HealthManagement, Volume 18 - Issue 2, 2018

img PRINT OPTIMISED


An interview with Dr. Umesh Prabhu. 

Leading NHS medical director, Dr. Umesh Prabhu on what a hospital can do to improve patient safety – yesterday.


Patient safety is a critical area of focus for all healthcare institutions, requiring involvement from all levels, from the board to individual staff members on the frontline, Dr Umesh Prabhu, the former Medical Director, Wrightington, Wigan and Lehigh National Health Service (NHS) Foundation Trust (2010-2017) and Bury NHS Trust (2001-2003) gives us his thoughts, and tells us how he helped to transform the trust into one that reduced harm to patients by 90 percent just in 8 years.

Should patient safety be more of a priority in healthcare?

It was nearly 160 years ago, Florence nightingale said: ‘the very first requirement of a hospital is that it should do the sick no harm.”

Anything which focuses on safety and quality will never go wrong. in Wigan, the trust was like any other trusts - focused on finance and target. both are important, because it is public money and the trust has statutory duty to spend public money wisely and to achieve the targets.


In 2007, the CEO, Andrew Foster, attended an Institute for Health Improvement (IHI) conference in the USA and he decided to make patient safety the top priority. There were some successes but, underneath there were some cultural challenges.

i joined the trust in 2010, as the Medical Director and in 2011, the trust staff feedback survey showed that the trust was in the bottom 20 percent for staff happiness and that was the burning issue. The Trust decided to embark on staff engagement and a ‘Listening into action’ programme. The trust also decided to focus on culture of staff happiness, staff and patient engagement.

A leader’s job is to create a culture of staff happiness so that staff can do a good job. Leaders must achieve both financial balance and targets by working with staff. The more we listen to and engage staff, the more they will be able to deliver good, safe and effective care to their patients.

When the Trust focuses on finance and targets, it puts staff under tremendous pressure. Whereas if the trust listens to staff and creates a culture of staff happiness, then the trust can work with the staff, understand their day-to-day pressures and pains and solve them through collaboration with personnel.


When i joined the Trust, i realised that the trust had many hard-working staff, but many were demoralised. Unhappy staff equals unhappy patients. The culture of any organisation is decided by few dominant individuals. It may be the Chief Executive, finance director or nurse or medical director and this is where the difference lies as to what is given the top priority in any trust.

» DIRECTIONS FOR THIS TASK
Would you repeat word for word the part of the interview with Dr. Umesh Prabhu above that begins at the words "When the Trust" and stops after "in any trust."?

» RECORDS SHOWN

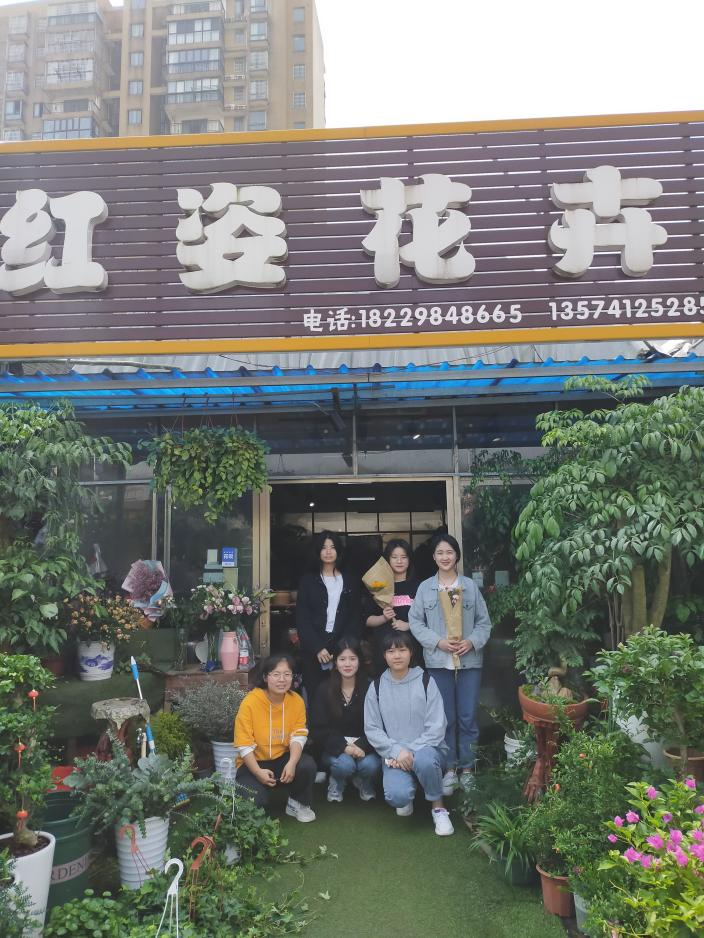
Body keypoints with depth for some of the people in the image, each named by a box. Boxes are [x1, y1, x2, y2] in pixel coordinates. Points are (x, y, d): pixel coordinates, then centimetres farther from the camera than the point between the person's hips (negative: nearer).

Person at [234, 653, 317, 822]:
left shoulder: (297, 701, -8)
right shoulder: (250, 702, -18)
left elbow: (298, 737, -11)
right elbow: (244, 745, -16)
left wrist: (292, 763, -30)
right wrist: (258, 772, -28)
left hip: (283, 759, 3)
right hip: (254, 763, -2)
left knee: (307, 765, -27)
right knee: (254, 801, -27)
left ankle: (298, 803, 3)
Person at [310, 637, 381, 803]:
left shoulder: (369, 688, -4)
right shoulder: (324, 690, -2)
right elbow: (319, 728, -6)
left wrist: (362, 746, -25)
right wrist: (344, 746, -20)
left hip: (363, 745, 0)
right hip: (335, 747, 0)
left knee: (370, 765, -29)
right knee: (345, 764, -31)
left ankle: (364, 783, 10)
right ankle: (337, 783, 7)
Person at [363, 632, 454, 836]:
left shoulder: (425, 681, -3)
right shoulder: (377, 687, 2)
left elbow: (437, 726, -7)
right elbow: (372, 729, -1)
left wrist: (411, 751, -17)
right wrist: (397, 751, -16)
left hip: (426, 749, -1)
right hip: (394, 754, 1)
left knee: (425, 760, -37)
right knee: (396, 796, -28)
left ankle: (438, 807, -6)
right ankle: (406, 797, 13)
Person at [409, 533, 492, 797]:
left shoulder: (470, 586, 3)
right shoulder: (425, 588, 2)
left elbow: (484, 622, 5)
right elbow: (415, 621, 1)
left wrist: (472, 641, -12)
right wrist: (438, 641, -11)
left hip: (469, 660, 0)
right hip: (438, 661, 0)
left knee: (468, 717, 5)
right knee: (445, 717, 7)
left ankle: (467, 768, 20)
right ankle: (450, 768, 20)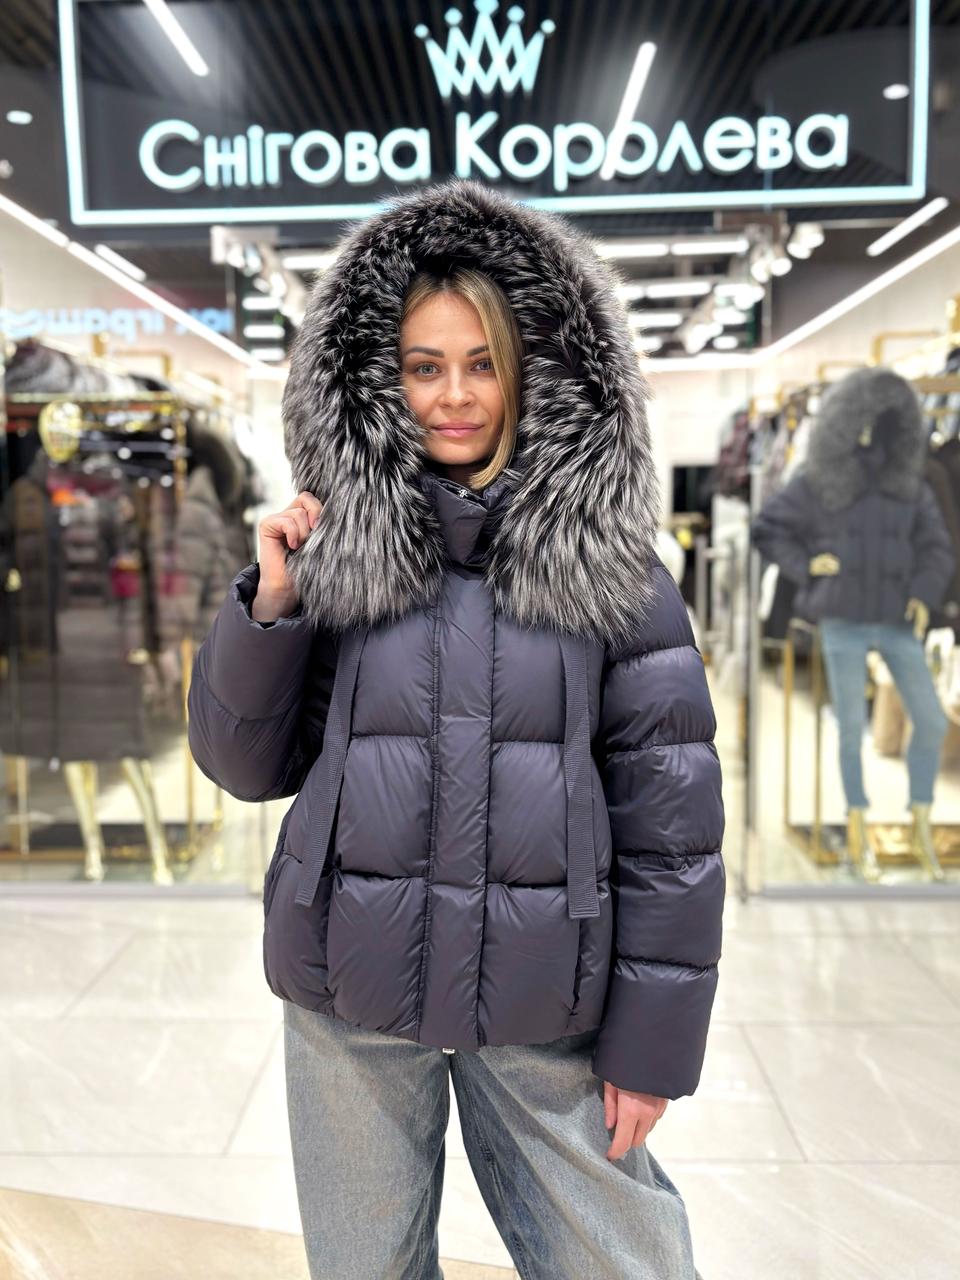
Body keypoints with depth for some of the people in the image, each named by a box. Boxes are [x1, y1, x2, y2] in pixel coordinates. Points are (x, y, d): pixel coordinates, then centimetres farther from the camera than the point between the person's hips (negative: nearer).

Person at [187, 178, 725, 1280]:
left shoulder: (605, 558, -4)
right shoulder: (333, 549, 0)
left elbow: (669, 805, -4)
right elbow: (244, 765, 4)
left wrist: (654, 1036, -4)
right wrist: (267, 607, -11)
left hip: (543, 1005, -1)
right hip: (350, 994, 2)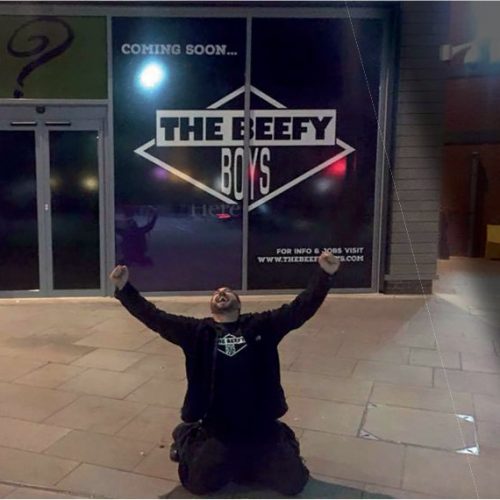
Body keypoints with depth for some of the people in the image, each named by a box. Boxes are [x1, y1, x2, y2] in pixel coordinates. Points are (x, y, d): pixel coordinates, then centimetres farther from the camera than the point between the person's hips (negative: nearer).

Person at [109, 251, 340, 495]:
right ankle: (187, 440, 30)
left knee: (292, 483, 1)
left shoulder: (261, 325, 2)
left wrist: (324, 274, -19)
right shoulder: (197, 331, 2)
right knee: (199, 483, 1)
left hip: (263, 428, 0)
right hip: (217, 430, 0)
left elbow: (301, 307, -6)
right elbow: (154, 317, -3)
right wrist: (124, 288, -13)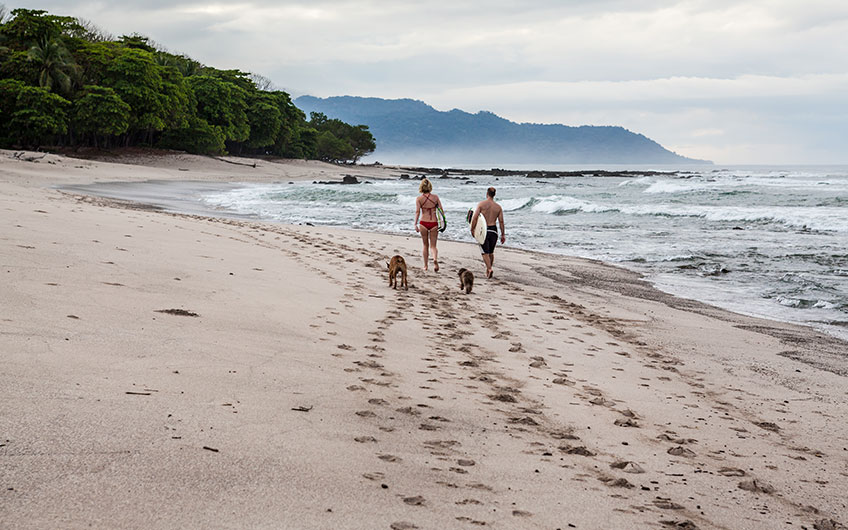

» RESPONSE AREA
When the Trust focuses on finance and targets, it puts staff under tremendous pressure. Whereas if the trust listens to staff and creates a culture of staff happiness, then the trust can work with the staff, understand their day-to-day pressures and pains and solve them through collaboration with personnel.


When i joined the Trust, i realised that the trust had many hard-working staff, but many were demoralised. Unhappy staff equals unhappy patients. The culture of any organisation is decided by few dominant individuals. It may be the Chief Executive, finance director or nurse or medical director and this is where the difference lies as to what is given the top priority in any trust.